■ Aim of the exercise ■
Produce as output only the lines below starting at the line with "ماوراء البرامج التنموية الملكية من تضليل ..." and continuing through the line with "wenden Plugins von", each one exactly as written.

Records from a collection
⁂

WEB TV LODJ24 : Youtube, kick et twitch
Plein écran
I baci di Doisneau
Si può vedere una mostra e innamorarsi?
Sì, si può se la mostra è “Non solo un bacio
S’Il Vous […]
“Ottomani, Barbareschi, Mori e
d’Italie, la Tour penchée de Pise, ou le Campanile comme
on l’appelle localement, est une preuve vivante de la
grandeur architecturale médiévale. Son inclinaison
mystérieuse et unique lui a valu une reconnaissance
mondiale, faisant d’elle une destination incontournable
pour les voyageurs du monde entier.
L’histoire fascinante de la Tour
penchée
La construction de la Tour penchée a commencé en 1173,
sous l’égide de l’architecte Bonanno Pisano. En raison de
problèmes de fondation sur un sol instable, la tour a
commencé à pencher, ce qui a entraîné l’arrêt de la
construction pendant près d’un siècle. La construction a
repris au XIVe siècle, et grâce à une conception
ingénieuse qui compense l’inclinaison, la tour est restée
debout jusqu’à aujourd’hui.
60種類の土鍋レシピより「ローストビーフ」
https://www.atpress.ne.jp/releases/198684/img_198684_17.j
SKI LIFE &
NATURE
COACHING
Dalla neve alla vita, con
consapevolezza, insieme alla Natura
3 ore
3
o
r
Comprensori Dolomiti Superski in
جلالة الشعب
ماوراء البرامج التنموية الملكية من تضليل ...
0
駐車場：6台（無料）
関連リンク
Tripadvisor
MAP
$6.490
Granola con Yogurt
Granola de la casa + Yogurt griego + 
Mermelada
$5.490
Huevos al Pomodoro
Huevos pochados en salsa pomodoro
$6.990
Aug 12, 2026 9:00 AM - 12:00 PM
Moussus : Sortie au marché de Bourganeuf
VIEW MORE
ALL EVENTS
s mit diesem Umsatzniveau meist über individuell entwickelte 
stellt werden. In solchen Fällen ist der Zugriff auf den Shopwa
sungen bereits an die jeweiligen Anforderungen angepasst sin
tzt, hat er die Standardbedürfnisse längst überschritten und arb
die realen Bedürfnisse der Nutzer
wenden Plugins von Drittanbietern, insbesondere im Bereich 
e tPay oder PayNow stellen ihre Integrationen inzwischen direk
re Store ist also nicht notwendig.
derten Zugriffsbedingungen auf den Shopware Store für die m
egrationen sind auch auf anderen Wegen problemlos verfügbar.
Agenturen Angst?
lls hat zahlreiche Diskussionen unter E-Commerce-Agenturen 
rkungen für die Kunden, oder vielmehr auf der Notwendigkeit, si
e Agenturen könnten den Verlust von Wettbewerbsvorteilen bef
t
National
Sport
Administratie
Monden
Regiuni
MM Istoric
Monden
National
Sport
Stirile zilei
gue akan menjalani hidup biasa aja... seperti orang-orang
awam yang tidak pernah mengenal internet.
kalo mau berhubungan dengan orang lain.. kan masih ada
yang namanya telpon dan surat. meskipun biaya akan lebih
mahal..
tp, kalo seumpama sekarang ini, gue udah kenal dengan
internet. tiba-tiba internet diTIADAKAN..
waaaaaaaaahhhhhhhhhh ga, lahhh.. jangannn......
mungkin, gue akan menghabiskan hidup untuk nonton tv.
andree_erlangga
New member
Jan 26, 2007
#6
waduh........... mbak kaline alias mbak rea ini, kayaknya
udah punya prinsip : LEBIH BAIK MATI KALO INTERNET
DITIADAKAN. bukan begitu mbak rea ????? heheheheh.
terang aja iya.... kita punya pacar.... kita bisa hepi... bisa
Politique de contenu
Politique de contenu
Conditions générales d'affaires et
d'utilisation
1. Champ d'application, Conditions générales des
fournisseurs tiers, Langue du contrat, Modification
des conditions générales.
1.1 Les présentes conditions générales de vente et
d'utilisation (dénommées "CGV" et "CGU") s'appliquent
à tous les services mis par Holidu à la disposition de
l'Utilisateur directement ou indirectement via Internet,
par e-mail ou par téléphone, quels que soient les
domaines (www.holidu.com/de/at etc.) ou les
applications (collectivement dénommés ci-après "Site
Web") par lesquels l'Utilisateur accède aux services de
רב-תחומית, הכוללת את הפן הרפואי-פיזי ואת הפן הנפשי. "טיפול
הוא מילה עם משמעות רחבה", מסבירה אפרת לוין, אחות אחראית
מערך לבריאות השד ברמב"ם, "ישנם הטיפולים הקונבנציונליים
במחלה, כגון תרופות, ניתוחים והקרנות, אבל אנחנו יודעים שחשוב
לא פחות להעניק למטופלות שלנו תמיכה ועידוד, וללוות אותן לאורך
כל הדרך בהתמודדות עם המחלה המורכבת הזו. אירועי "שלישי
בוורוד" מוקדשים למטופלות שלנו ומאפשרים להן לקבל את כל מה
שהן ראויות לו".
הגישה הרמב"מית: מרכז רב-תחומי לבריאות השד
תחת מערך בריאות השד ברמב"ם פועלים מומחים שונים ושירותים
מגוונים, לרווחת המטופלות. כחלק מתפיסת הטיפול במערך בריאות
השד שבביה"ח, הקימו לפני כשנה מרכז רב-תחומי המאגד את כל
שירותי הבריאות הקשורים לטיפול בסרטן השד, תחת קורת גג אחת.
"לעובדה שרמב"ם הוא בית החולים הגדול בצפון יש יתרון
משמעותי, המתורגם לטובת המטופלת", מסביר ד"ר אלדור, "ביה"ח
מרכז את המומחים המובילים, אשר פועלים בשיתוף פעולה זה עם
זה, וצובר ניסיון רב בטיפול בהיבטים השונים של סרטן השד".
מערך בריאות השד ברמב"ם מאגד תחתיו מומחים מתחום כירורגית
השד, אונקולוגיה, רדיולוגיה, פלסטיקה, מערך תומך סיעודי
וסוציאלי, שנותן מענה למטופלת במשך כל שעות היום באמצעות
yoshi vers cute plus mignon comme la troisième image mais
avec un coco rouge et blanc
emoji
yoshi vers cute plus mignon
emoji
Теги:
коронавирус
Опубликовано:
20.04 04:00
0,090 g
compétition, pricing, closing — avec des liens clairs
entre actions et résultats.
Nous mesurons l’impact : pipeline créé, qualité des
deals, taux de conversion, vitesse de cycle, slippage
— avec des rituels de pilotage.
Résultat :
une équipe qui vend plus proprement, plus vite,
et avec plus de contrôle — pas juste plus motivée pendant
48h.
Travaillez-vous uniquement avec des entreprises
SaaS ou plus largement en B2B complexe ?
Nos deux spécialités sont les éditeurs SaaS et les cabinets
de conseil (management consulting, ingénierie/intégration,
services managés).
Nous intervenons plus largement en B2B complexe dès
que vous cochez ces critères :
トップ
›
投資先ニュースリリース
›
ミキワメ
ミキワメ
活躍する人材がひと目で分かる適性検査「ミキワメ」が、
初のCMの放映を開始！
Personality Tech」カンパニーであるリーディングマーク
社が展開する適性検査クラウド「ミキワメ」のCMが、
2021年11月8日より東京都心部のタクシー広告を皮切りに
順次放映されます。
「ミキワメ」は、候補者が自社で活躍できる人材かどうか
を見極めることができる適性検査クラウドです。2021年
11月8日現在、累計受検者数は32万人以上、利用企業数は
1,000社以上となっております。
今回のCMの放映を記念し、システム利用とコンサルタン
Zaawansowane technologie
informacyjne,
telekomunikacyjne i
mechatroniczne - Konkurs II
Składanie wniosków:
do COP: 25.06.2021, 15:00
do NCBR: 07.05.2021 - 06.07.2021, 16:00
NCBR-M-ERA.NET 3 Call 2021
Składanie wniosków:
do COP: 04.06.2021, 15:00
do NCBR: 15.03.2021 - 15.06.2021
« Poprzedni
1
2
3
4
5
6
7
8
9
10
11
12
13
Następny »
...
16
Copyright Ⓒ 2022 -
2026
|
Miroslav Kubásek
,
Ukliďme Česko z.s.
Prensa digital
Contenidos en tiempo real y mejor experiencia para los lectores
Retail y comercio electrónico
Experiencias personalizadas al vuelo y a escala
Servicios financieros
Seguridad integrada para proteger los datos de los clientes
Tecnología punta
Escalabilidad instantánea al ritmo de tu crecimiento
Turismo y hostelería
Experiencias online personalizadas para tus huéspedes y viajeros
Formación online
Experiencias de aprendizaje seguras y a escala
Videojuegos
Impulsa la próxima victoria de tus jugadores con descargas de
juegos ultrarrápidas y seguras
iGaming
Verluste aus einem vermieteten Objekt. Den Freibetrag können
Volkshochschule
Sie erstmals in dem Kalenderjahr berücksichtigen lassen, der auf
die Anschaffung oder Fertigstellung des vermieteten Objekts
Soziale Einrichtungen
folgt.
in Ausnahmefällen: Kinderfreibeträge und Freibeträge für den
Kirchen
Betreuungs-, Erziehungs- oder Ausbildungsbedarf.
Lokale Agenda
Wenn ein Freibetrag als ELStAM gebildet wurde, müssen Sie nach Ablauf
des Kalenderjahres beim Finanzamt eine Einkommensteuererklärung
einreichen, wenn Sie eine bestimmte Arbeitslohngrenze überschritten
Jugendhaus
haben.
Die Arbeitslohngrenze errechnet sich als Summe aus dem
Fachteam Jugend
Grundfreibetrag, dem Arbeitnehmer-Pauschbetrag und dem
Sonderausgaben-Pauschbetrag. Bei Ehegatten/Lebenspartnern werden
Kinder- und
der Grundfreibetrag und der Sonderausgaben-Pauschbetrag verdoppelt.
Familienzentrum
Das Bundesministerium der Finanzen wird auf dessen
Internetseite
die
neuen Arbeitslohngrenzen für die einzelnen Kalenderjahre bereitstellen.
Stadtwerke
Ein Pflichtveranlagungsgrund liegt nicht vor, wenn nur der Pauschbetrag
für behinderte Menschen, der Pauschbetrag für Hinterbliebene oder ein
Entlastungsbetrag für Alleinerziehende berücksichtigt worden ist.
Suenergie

⁂

■ Exercise output ■
ماوراء البرامج التنموية الملكية من تضليل ...
0
駐車場：6台（無料）
関連リンク
Tripadvisor
MAP
$6.490
Granola con Yogurt
Granola de la casa + Yogurt griego + 
Mermelada
$5.490
Huevos al Pomodoro
Huevos pochados en salsa pomodoro
$6.990
Aug 12, 2026 9:00 AM - 12:00 PM
Moussus : Sortie au marché de Bourganeuf
VIEW MORE
ALL EVENTS
s mit diesem Umsatzniveau meist über individuell entwickelte 
stellt werden. In solchen Fällen ist der Zugriff auf den Shopwa
sungen bereits an die jeweiligen Anforderungen angepasst sin
tzt, hat er die Standardbedürfnisse längst überschritten und arb
die realen Bedürfnisse der Nutzer
wenden Plugins von Drittanbietern, insbesondere im Bereich 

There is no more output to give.